CA: I find myself wondering why are industrial subsidies and even tariffs seen as a contradiction of trading principles in the first place. I guess another way of phrasing that would be: who defines the “free” in free trade?
AT: I think this is a brilliant point. It’s really a subtle and interesting one. And it’s one that trade theory began to grapple with really from the 1970s onward, which is precisely the question of whether it’s more than mere convention to say that wage costs, for example, are natural conditions that favor one country rather than other. Those are considered legitimate reasons for comparative advantage in a pattern of trade as opposed to policy interventions. Is our underlying norm of trade essentially one of a perfectly homogenous condition? Like a chess game, something like that, in which the sides are perfectly balanced, and then it’s just down to skill to decide the outcome? It’s an incredibly fragile set of distinctions, which are implied by these conventional understandings.
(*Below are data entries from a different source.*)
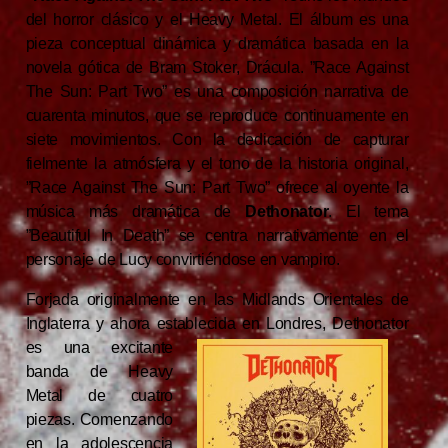
del horror clásico y el Heavy Metal. El álbum es una
pieza conceptual dinámica y dramática basada en la
novela gótica de Bram Stoker, Drácula. ”Race Against
The Sun: Part Two” es una composición narrativa de
cuarenta minutos, que se reproduce continuamente en
siete movimientos. Con la dedicación de capturar
fielmente la atmósfera y el tono de la historia original,
”Race Against The Sun: Part Two” ofrece al oyente la
música más dramática de
Dethonator
. El tema
”Beautiful In Death” se centra narrativamente en el
personaje de Lucy convirtiéndose en vampiro.
Forjada originalmente en las Midlands Orientales de
Inglaterra y ahora establecida en Londres, Dethonator
es una
excitante
banda de Heavy
Metal de cuatro
piezas. Comenzando
en la adolescencia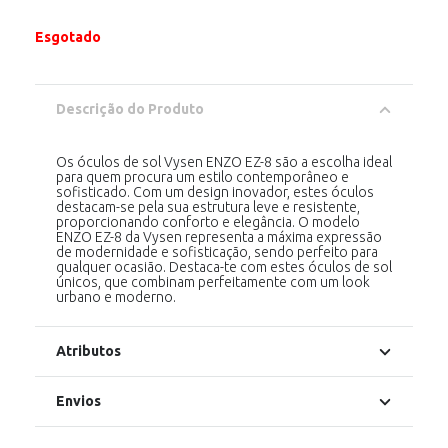
Esgotado
Descrição do Produto
Os óculos de sol Vysen ENZO EZ-8 são a escolha ideal
para quem procura um estilo contemporâneo e
sofisticado. Com um design inovador, estes óculos
destacam-se pela sua estrutura leve e resistente,
proporcionando conforto e elegância. O modelo
ENZO EZ-8 da Vysen representa a máxima expressão
de modernidade e sofisticação, sendo perfeito para
qualquer ocasião. Destaca-te com estes óculos de sol
únicos, que combinam perfeitamente com um look
urbano e moderno.
Atributos
Envios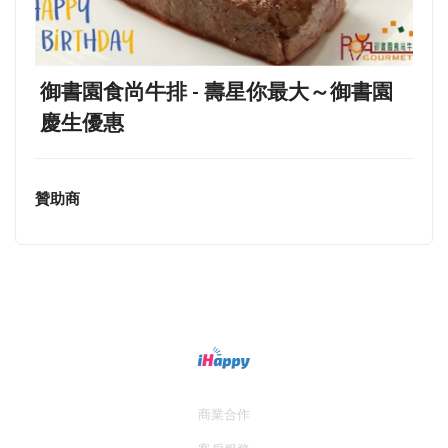
御書園食尚牛排 - 壽星你最大～御書園
慶生優惠
贊助商
商業合作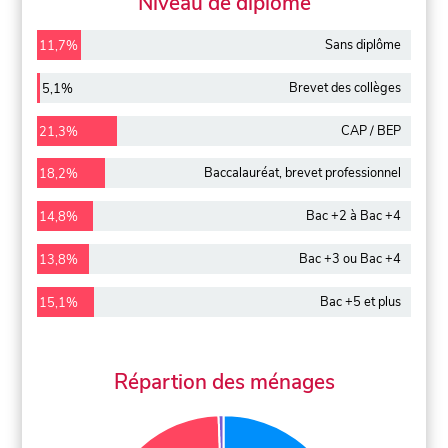
Niveau de diplôme
Sans diplôme
11,7%
Brevet des collèges
5,1%
CAP / BEP
21,3%
Baccalauréat, brevet professionnel
18,2%
Bac +2 à Bac +4
14,8%
Bac +3 ou Bac +4
13,8%
Bac +5 et plus
15,1%
Répartion des ménages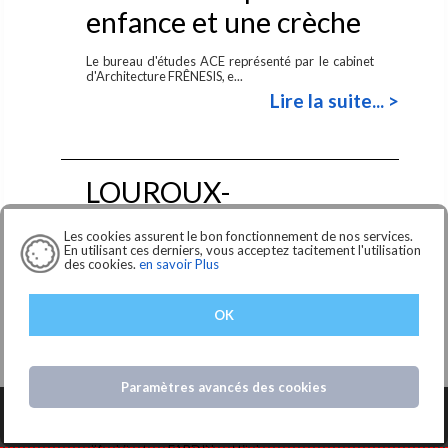
enfance et une crèche
Le bureau d'études ACE représenté par le cabinet
d'Architecture FRÊNESIS, e...
Lire la suite... >
LOUROUX-
BECONNAIS (49)
Les cookies assurent le bon fonctionnement de nos services.
En utilisant ces derniers, vous acceptez tacitement l'utilisation
Travaux de rénovation
des cookies.
en savoir Plus
énergétique et
OK
extension de l'école
élémentaire René
Paramètres avancés des cookies
Goscinny
Le bureau d'études ACE représenté par le cabinet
I mean, take advantageous geography. I’m in New York City right now, and obviously, in some ways, it has advantageous geography. We’re at the delta of the great Hudson River. In Manhattan, there’s this extraordinary island positioned in the middle of it. But obviously, it takes gigantic actions of investment, dredging, the construction of piers to create the possibility of taking advantage of this natural geography—to achieve and to turn New York into one of the world’s great ports. Now, in doing that, if you start out from the existing state of play, when you make those investments and build that infrastructure, you are changing the name of the game in global competition. That in and of itself creates the underlying geography. And the geography is then widely recognized as being absolutely acceptable as a differentiating factor. [Economist] Paul Krugman really made his reputation as a theorist in thinking about precisely these kinds of logics, how comparative advantage at any given moment is the product of path-dependent, historically conditioned patterns of development.
And the consequence of this is profoundly destabilizing to these kinds of simple distinctions between natural advantages and political distortions because what at any given moment appears to be a natural pattern of advantages and disadvantages is, on closer examination, the effect of history in every possible sense. And that potentially, of course, opens the door to a complete free for all. Because if you accept this logic, then really the distinction breaks down.